Among the humiliations Wilde suffered after being sent to prison were not only compulsory silence - prisoners were forbidden to speak to one another - but deprivation of books. All he had in his cell at Pentonville, apart from his bed (a plank laid across two trestles), were a Bible, a prayer book and a hymnal. When at last his sympathetic MP won him permission to have more books, Wilde nominated Pater's The Renaissance along with the works of Flaubert and some by Cardinal Newman. These were allowed, but only at the rate of one a week. Moved to Reading Gaol, he found himself under a more sympathetic prison governor. His book request lists after July 1896 show him developing an interest in more recently published titles, including novels by George Meredith and Thomas Hardy.

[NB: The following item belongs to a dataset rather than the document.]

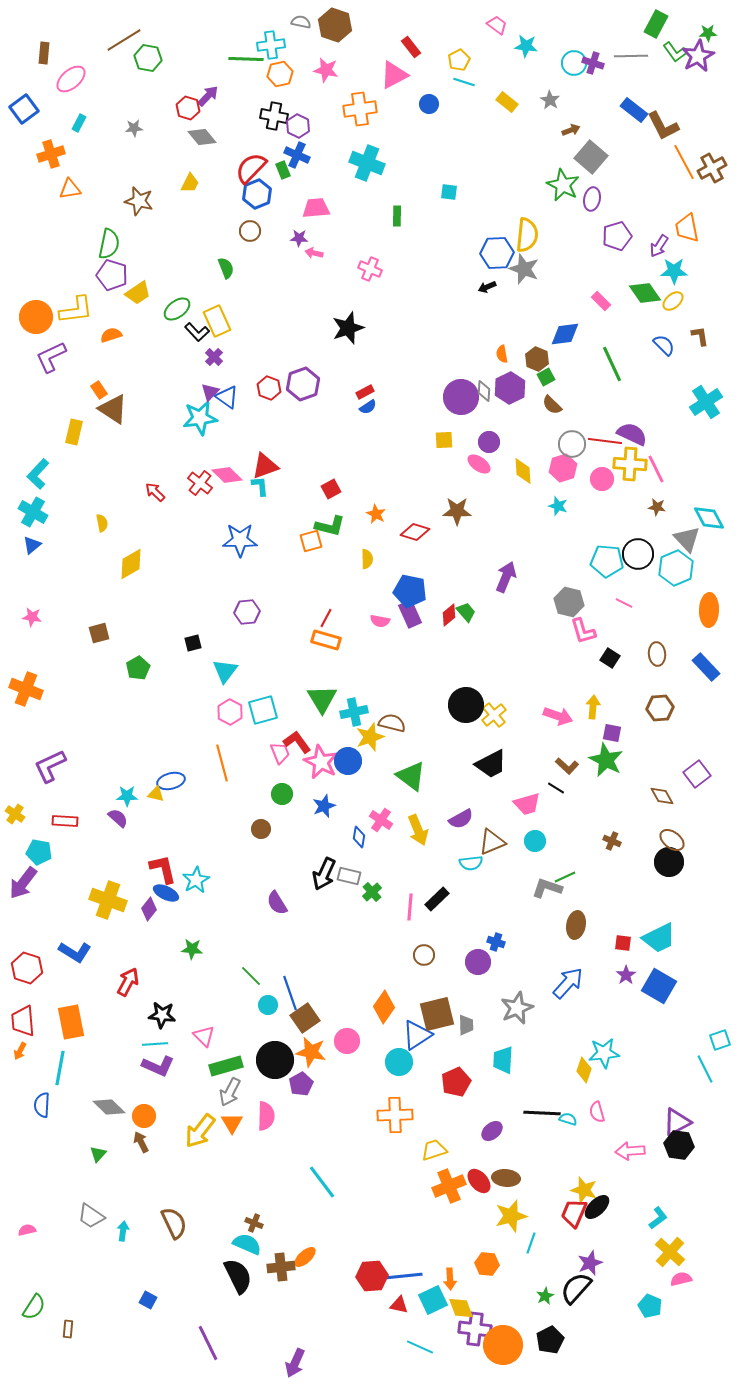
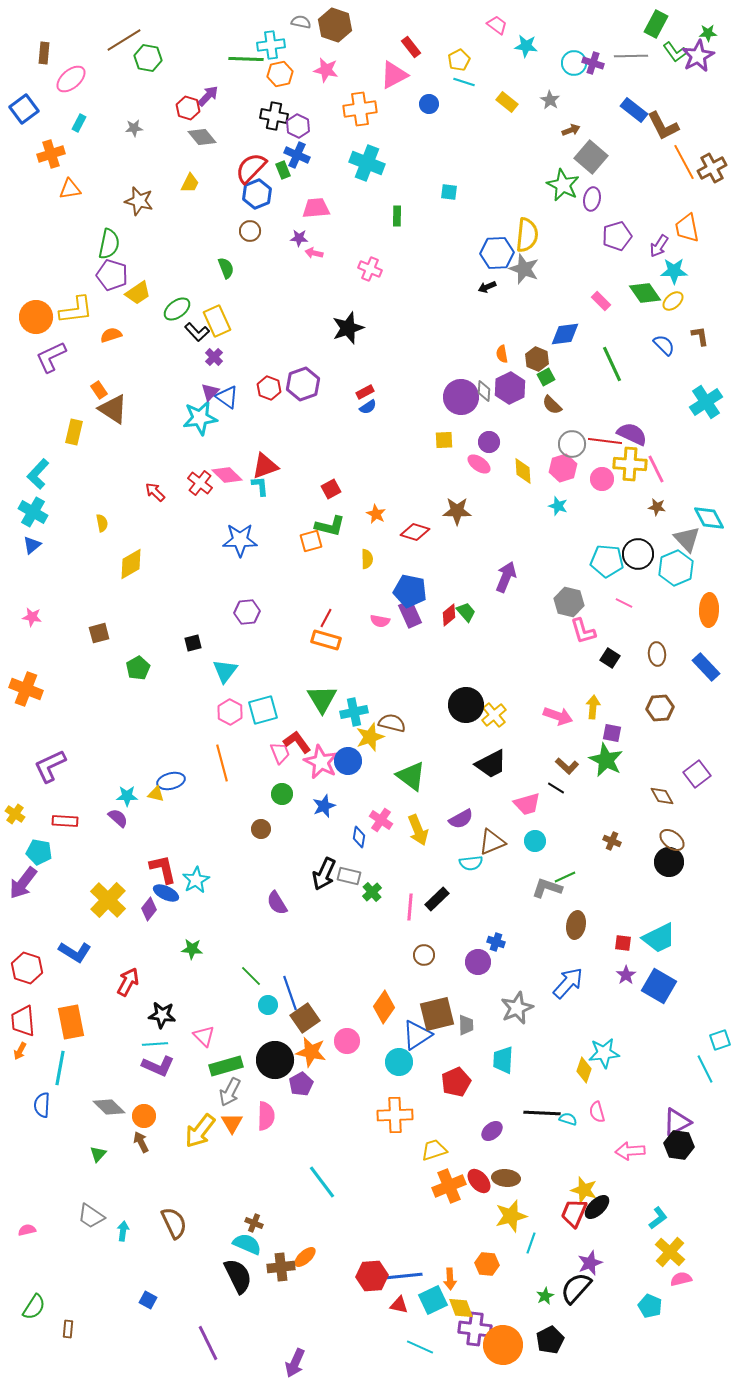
yellow cross at (108, 900): rotated 24 degrees clockwise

Wilde later said that he also read Dante every day in prison and that Dante had saved his reason.
from Brenda Maddox's review of Thomas Wright's Oscar's Books

2 comments:

Tim J. said...

See... Oscar Wilde, there's someone else I've been meaning to read.

Joe said...

Other than The Selfish Giant (a short fairy tale) I've read no Wilde. I did get to see his tomb in Pere Lachaise, though. Eventually I'll get around to reading Joseph Pearce's bio of him and then select something of Oscar's. There is just so much good stuff to read!